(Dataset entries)
□ □ □ □
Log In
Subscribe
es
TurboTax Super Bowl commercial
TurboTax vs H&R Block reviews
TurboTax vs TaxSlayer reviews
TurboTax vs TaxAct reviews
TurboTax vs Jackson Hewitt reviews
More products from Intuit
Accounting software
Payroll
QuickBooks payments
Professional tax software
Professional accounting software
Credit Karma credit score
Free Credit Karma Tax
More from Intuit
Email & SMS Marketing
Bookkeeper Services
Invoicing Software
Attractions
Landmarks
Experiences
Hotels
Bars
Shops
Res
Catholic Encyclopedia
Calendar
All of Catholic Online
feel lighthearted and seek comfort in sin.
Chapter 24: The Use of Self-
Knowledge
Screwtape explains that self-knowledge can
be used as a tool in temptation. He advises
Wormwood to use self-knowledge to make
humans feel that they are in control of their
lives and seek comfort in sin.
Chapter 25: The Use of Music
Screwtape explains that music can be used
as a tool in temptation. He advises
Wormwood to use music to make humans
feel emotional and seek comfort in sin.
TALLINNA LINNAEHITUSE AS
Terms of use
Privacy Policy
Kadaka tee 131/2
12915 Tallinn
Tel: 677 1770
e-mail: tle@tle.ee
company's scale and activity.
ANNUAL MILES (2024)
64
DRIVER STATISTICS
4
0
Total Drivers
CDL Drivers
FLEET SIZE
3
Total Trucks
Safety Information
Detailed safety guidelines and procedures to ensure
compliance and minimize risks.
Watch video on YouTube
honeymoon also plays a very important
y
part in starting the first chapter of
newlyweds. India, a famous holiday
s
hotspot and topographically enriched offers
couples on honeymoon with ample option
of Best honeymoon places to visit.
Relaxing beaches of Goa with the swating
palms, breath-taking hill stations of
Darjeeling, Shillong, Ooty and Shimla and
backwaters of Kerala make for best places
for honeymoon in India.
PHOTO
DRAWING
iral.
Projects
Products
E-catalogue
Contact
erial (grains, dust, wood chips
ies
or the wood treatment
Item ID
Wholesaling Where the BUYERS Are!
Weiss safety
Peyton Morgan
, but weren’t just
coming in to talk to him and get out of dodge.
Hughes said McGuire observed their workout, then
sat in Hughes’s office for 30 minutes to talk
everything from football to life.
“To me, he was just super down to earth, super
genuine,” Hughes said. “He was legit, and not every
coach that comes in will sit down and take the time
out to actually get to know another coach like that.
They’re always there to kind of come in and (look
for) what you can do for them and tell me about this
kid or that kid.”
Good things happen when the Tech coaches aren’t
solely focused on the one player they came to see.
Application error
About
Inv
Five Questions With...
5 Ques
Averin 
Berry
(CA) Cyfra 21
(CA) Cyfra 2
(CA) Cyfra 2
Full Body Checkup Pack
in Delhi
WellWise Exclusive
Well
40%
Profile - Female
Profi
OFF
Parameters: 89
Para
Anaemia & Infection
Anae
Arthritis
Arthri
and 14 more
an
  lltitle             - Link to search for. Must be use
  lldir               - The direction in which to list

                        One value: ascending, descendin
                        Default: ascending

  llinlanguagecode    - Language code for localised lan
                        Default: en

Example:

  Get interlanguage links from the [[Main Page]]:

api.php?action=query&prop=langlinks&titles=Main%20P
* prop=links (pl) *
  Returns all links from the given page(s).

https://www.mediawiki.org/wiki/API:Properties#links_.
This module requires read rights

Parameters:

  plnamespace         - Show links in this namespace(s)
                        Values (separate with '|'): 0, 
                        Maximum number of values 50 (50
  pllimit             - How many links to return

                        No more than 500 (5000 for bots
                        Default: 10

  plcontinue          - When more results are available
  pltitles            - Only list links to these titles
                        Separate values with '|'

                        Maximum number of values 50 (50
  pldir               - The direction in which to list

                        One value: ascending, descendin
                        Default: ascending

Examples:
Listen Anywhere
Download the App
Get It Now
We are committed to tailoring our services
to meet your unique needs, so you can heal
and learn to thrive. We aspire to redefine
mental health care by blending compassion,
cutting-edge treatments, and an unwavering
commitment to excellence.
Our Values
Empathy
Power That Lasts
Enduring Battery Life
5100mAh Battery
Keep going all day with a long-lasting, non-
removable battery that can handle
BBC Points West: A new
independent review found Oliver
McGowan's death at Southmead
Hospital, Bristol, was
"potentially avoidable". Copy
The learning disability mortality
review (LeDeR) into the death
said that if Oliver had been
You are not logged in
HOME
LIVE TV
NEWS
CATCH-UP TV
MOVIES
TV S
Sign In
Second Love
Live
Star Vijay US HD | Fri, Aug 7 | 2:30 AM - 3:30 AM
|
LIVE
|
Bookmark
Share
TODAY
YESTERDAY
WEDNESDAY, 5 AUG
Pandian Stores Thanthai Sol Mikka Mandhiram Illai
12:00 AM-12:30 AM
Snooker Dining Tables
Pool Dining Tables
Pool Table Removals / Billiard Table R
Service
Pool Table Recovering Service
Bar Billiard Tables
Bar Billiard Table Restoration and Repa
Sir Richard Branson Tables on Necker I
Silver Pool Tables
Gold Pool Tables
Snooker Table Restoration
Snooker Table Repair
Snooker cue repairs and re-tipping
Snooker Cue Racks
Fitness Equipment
□ □ □ □
» **Task description**
The data above must be reproduced in full, exactly as given.

» **Exercise response**
Log In
Subscribe
es
TurboTax Super Bowl commercial
TurboTax vs H&R Block reviews
TurboTax vs TaxSlayer reviews
TurboTax vs TaxAct reviews
TurboTax vs Jackson Hewitt reviews
More products from Intuit
Accounting software
Payroll
QuickBooks payments
Professional tax software
Professional accounting software
Credit Karma credit score
Free Credit Karma Tax
More from Intuit
Email & SMS Marketing
Bookkeeper Services
Invoicing Software
Attractions
Landmarks
Experiences
Hotels
Bars
Shops
Res
Catholic Encyclopedia
Calendar
All of Catholic Online
feel lighthearted and seek comfort in sin.
Chapter 24: The Use of Self-
Knowledge
Screwtape explains that self-knowledge can
be used as a tool in temptation. He advises
Wormwood to use self-knowledge to make
humans feel that they are in control of their
lives and seek comfort in sin.
Chapter 25: The Use of Music
Screwtape explains that music can be used
as a tool in temptation. He advises
Wormwood to use music to make humans
feel emotional and seek comfort in sin.
TALLINNA LINNAEHITUSE AS
Terms of use
Privacy Policy
Kadaka tee 131/2
12915 Tallinn
Tel: 677 1770
e-mail: tle@tle.ee
company's scale and activity.
ANNUAL MILES (2024)
64
DRIVER STATISTICS
4
0
Total Drivers
CDL Drivers
FLEET SIZE
3
Total Trucks
Safety Information
Detailed safety guidelines and procedures to ensure
compliance and minimize risks.
Watch video on YouTube
honeymoon also plays a very important
y
part in starting the first chapter of
newlyweds. India, a famous holiday
s
hotspot and topographically enriched offers
couples on honeymoon with ample option
of Best honeymoon places to visit.
Relaxing beaches of Goa with the swating
palms, breath-taking hill stations of
Darjeeling, Shillong, Ooty and Shimla and
backwaters of Kerala make for best places
for honeymoon in India.
PHOTO
DRAWING
iral.
Projects
Products
E-catalogue
Contact
erial (grains, dust, wood chips
ies
or the wood treatment
Item ID
Wholesaling Where the BUYERS Are!
Weiss safety
Peyton Morgan
, but weren’t just
coming in to talk to him and get out of dodge.
Hughes said McGuire observed their workout, then
sat in Hughes’s office for 30 minutes to talk
everything from football to life.
“To me, he was just super down to earth, super
genuine,” Hughes said. “He was legit, and not every
coach that comes in will sit down and take the time
out to actually get to know another coach like that.
They’re always there to kind of come in and (look
for) what you can do for them and tell me about this
kid or that kid.”
Good things happen when the Tech coaches aren’t
solely focused on the one player they came to see.
Application error
About
Inv
Five Questions With...
5 Ques
Averin 
Berry
(CA) Cyfra 21
(CA) Cyfra 2
(CA) Cyfra 2
Full Body Checkup Pack
in Delhi
WellWise Exclusive
Well
40%
Profile - Female
Profi
OFF
Parameters: 89
Para
Anaemia & Infection
Anae
Arthritis
Arthri
and 14 more
an
  lltitle             - Link to search for. Must be use
  lldir               - The direction in which to list

                        One value: ascending, descendin
                        Default: ascending

  llinlanguagecode    - Language code for localised lan
                        Default: en

Example:

  Get interlanguage links from the [[Main Page]]:

api.php?action=query&prop=langlinks&titles=Main%20P
* prop=links (pl) *
  Returns all links from the given page(s).

https://www.mediawiki.org/wiki/API:Properties#links_.
This module requires read rights

Parameters:

  plnamespace         - Show links in this namespace(s)
                        Values (separate with '|'): 0, 
                        Maximum number of values 50 (50
  pllimit             - How many links to return

                        No more than 500 (5000 for bots
                        Default: 10

  plcontinue          - When more results are available
  pltitles            - Only list links to these titles
                        Separate values with '|'

                        Maximum number of values 50 (50
  pldir               - The direction in which to list

                        One value: ascending, descendin
                        Default: ascending

Examples:
Listen Anywhere
Download the App
Get It Now
We are committed to tailoring our services
to meet your unique needs, so you can heal
and learn to thrive. We aspire to redefine
mental health care by blending compassion,
cutting-edge treatments, and an unwavering
commitment to excellence.
Our Values
Empathy
Power That Lasts
Enduring Battery Life
5100mAh Battery
Keep going all day with a long-lasting, non-
removable battery that can handle
BBC Points West: A new
independent review found Oliver
McGowan's death at Southmead
Hospital, Bristol, was
"potentially avoidable". Copy
The learning disability mortality
review (LeDeR) into the death
said that if Oliver had been
You are not logged in
HOME
LIVE TV
NEWS
CATCH-UP TV
MOVIES
TV S
Sign In
Second Love
Live
Star Vijay US HD | Fri, Aug 7 | 2:30 AM - 3:30 AM
|
LIVE
|
Bookmark
Share
TODAY
YESTERDAY
WEDNESDAY, 5 AUG
Pandian Stores Thanthai Sol Mikka Mandhiram Illai
12:00 AM-12:30 AM
Snooker Dining Tables
Pool Dining Tables
Pool Table Removals / Billiard Table R
Service
Pool Table Recovering Service
Bar Billiard Tables
Bar Billiard Table Restoration and Repa
Sir Richard Branson Tables on Necker I
Silver Pool Tables
Gold Pool Tables
Snooker Table Restoration
Snooker Table Repair
Snooker cue repairs and re-tipping
Snooker Cue Racks
Fitness Equipment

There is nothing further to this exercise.